Intuitions behind the Tarzan’s algorithm for finding strongly connected components:
So today,after waking up,I saw Zaheen reading the Tarzan comics and Aarish playing with his toys.Suddenly the elder one asked the younger one,
:Do you know why Tarzan is called the king of jungle?
-Yap,he was born and bred there,fed there,and lived all through his life there as the saviour of wildlife.
:Well,that's the easy one,not the tricky one ;)
-Like?
:Coz Tarzan had so many important works on forests :p
-Can’t understand bro :/
:I’m talking about Robert Endre Tarzan,an american computer scientist.He had important contributions to graph theory.
-Oh,I didn't know.Can you enlighten me a bit ?
:Of course,lil' bro :)
*****************************************************************
Tha'ts how their conversation about Tarzan’s SCC finding algorithm started.I .as per I always do,am going to mention the extract from there:
-So now,tell me,what’s his most important contribution?
:Well I guess,you know about Kosaraju’s algorithm for finding the SCCs of a graph right?
-Which one?The one with two DFS’s?
:Yap.
-Yap,I learnt it from kakai(the writer).
:What if,the same thing can be done using only a single DFS?
-I wish it could be done :(
:don’t be sad,it can actually be done ;).Tarzan did it?
-Wao!!but how?
:Remember the low(u) thing?in fact this low(u) idea was a brainchild of Tarzan,he simplified so many problems introducing this :)
-Yap,I can remember.But how can it help me in finding SCCs?
:Well,at first do a simple dfs like previous ones,this time with a directed graph.
-(after a bit) Ok,here it is ,done.
:Now look carefully,you can easily determine the SCCs manually,right?
-Yap
:Look at the tree,is it the case anywhere that parts of same SCCs are in different subtrees?
-No,how can they be?If so,they wouldn't be connected in the first place.
:Good,so u at least have an idea now:SCCs will be in subtree form.One SCC will have its own subtree.
-Ya.And I think there can’t be a backedge from a SCC related subtree to another SCC related subtree?
:why so,my brother?
-Because it would mean you can go from one SCC to another and vice versa;i.e-they will be on same SCC.But they aren’t!!!
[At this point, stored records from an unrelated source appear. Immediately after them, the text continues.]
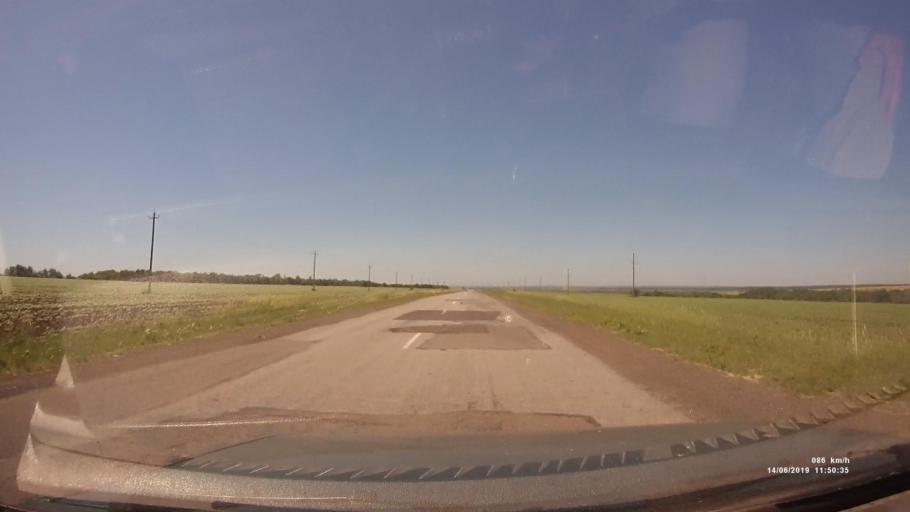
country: RU
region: Rostov
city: Kazanskaya
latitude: 49.8452
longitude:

:Love you man,exactly.And what does this backedge thing reminds you ?
-low(u)?oldest ancestor to be visited from u?
:Yes,suppose that an SCC is defined by a subtree rooted by u.can low(u) be higher than discovery time of u?
-No,as per I said earlier,no backedge between SCCs.so its not possible.
:Ok,now tell me,if low(u)=discovery time of u,what would it mean?
-Well,it means the subtree rooted by u ,i.e:the possible members of u’s SCC can at most have back edge to the root u itself.Wait,doesn’t it mean if i find low(u)=disc(u) for a node u,I just should output the subtree under u?Shouldn’t they be the member of a SCC?
:Excellent lad ;) .So how’r u gonna output these nodes?
-ah,what if,I use a stack ,put nodes while visiting them,and start printing the nodes after popping when I find low(u)==disc(u)?and stop doing so after popping u itself?
:Great.Do you think your algorithm is fulfilled now?
-I guess so ^_^
:Sorry lad,its not over yet.Don’t forget it’s a directed graph?
-Wait,I forgot about handling the case of forward age :o ! It was not a problem in undirected graph.But its a problem in directed one :(
:I can give you tips about handling the situation:Output only the nodes when they are in stack.
-Why?
:uff,read this extract from wikipedia -_-
The nodes are placed on a stack in the order in which they are visited. When the depth-first search recursively explores a node v and its descendants, those nodes are not all necessarily popped from the stack before this recursive call returns. The crucial invariant property is that a node remains on the stack after exploration if and only if it has a path to some node earlier on the stack.
At the end of the call that explores v and its descendants, we know whether v itself has a path to any node earlier on the stack.[i.e - low(v)>disc(v) ] If so, the call returns, leaving v on the stack to preserve the invariant. If not, then v must be the root of its strongly connected component, which consists of v together with any later nodes on the stack (such nodes all have paths back to v but not to any earlier node, because if they had paths to earlier nodes then v would also have paths to earlier nodes which is false ). This entire component is then popped from the stack and returned, again preserving the invariant.
”
-Now I understand ,forward edges’s endpoints won’t be in stack .So they won’t be printed.Right?
:Yes,you are right lad :)